This was originally supposed to be a short comment to Default Security part 2, but that got quickly out of hand. I’m hoping that pingbacks work.
For an example of updates explicitly designed for security, see  and . Here is an example of the DigiNotar CA breach (it is arguable that the ssl CA system itself is flawed, but that’s an issue for another blog post), and how updates protect end users in real-time.
What happened is that someone managed to launch a practical attack on some websites (read: gmail), but was thwarted (a month later) by some extra checking that the Chrome browser does.
The software updates are instructions to tell software and Operating Systems to blacklist any certificate that can be traced to that CA. The blog posts explain how it works in Qt, but I should also point out that this morning, I had a 57k Windows Security Update on my work desktop that addressed this issue too.
I’m personally sceptical of software firewalls (and anti-virus software). A good firewall/anti-virus should *NOT* need administrative privileges to run. You can ask me about this later, because the reasoning is quite detailed for a comment box.
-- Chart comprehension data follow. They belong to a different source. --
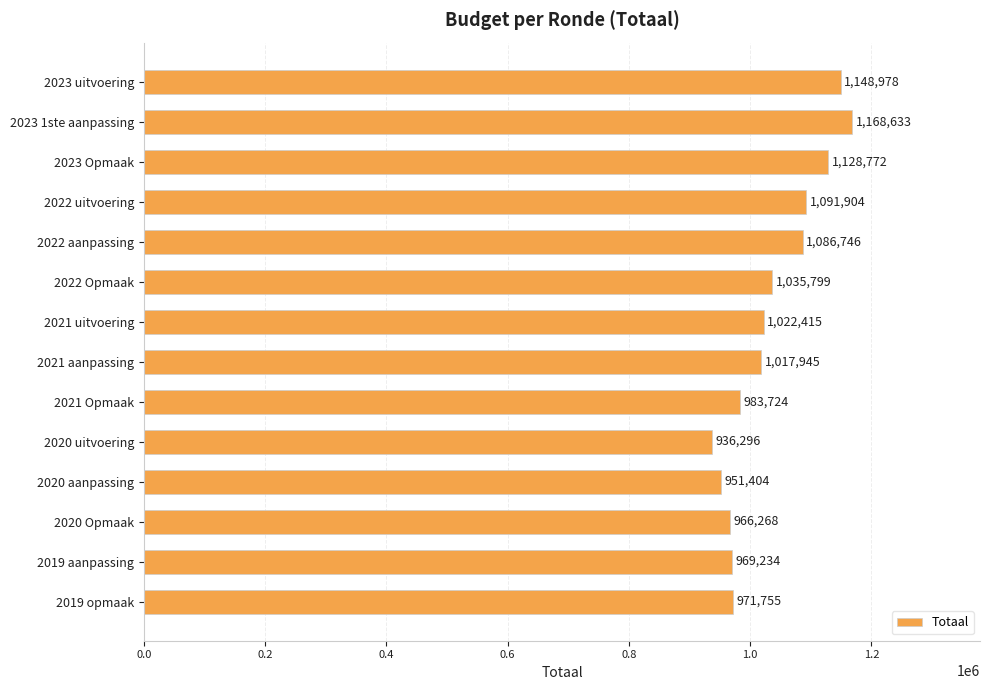

How many series are shown in this chart?

1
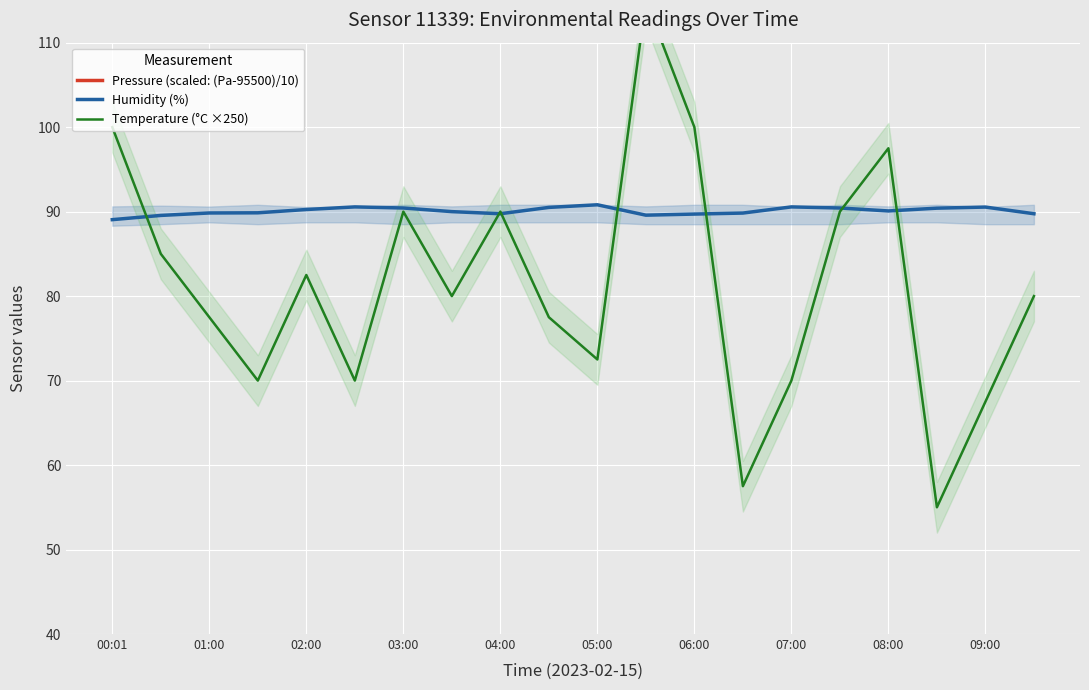

True or false: Humidity (%) has a value of 129.0 at 08:00.

False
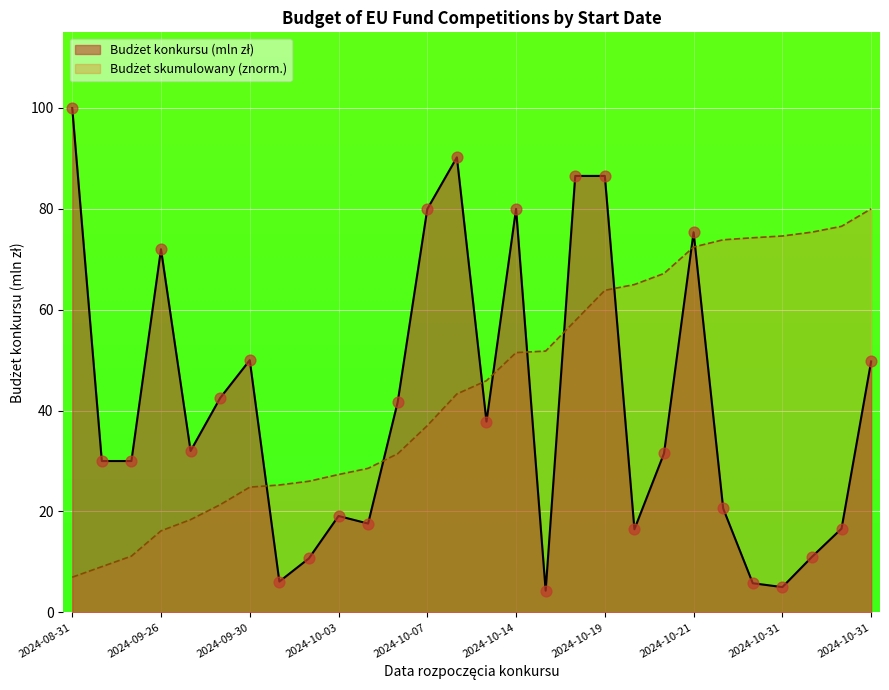

How many lines are shown in the chart?

2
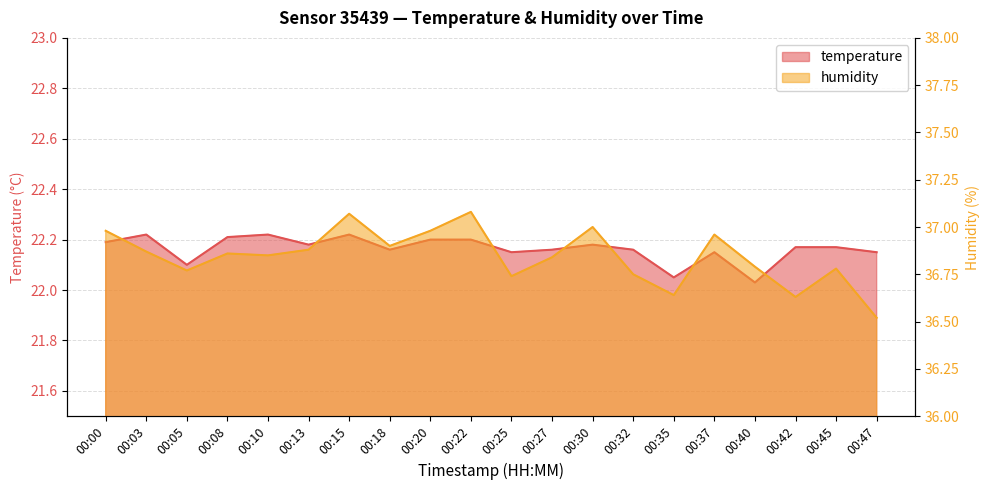

Rank the series at 00:15 from highest to lowest value.

humidity, temperature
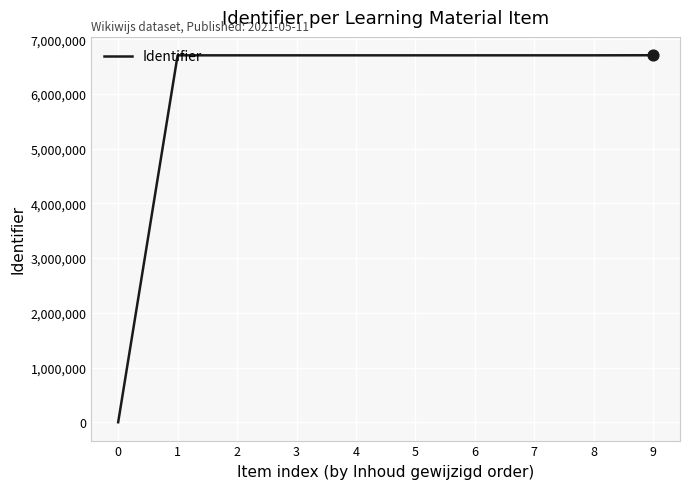

What is the change in value from 4 to 8?

+26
Actually, I don’t trust software firewalls at all. I may be a little bit bias, considering my employment, but the separation between a hardware firewall and your active system(s) is important. Also, I work with protocols and network topologies that are explicitly designed with firewalls in mind.
The perfect network firewall is an air gap between your cables. Since that’s not the most practical solution (however, there are some implementation out there, see ). The most common default for a firewall permits all outbound traffic, but no inbound traffic. There is of course a provision that a replies to outbound requests are let through too, otherwise that’s just blind-fireing IP packets.
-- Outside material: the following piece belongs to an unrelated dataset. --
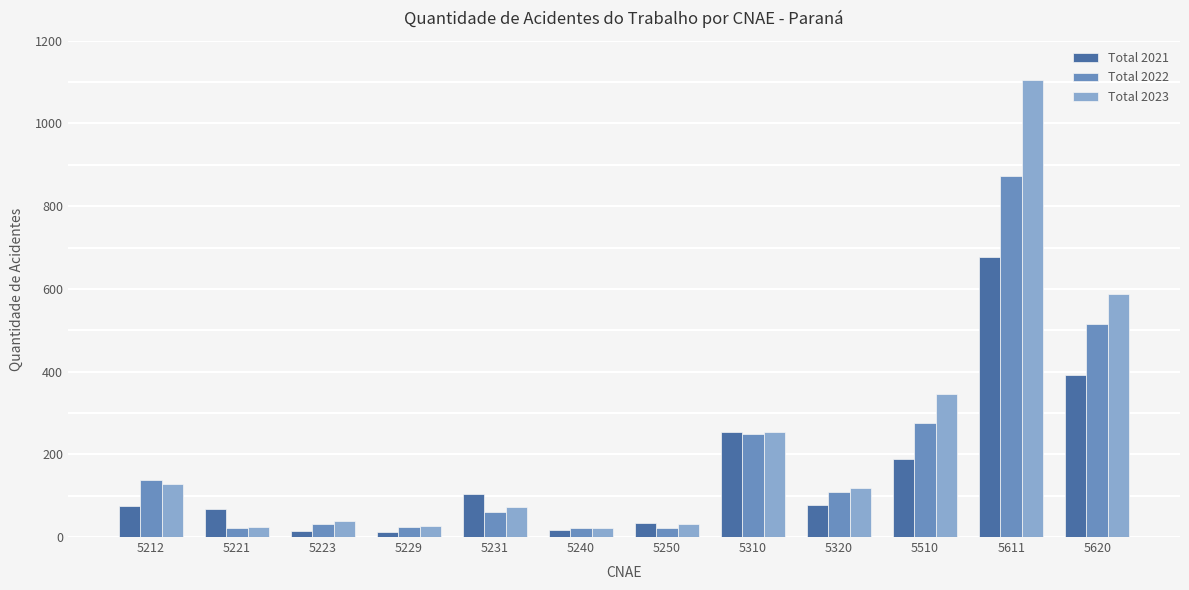

Where is Total 2022 nearest to the value 446?

5620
For the more complicated firewalls, there is a need to define “out” and “in” by hand first.
For Cisco ASAs, one defines each port/sub-network to a security level (integer between 0 and 100 inclusive). Any traffic from a high level to a lower level is permitted (plus replies), and any traffic from low to high is blocked. The rest is up to exceptions and policies. E.g. letting certain traffic from low to high, and blocking some other high to low traffic.
Protocols like Assent exploit this return path and use it to tunnel data through the firewall. This even works for udp. Other protocols, UPnP springs to mind, request the firewall to open up pin-holes and let connections through. Just watch out for so-called ‘smart’ firewalls which use packet inspection and change the bitstream ([mis-]configurable of course) to spoof where the data is really coming from. This tends to be an issue for some home/smb routers that claim to be ‘sip-aware’ or something else meaningless.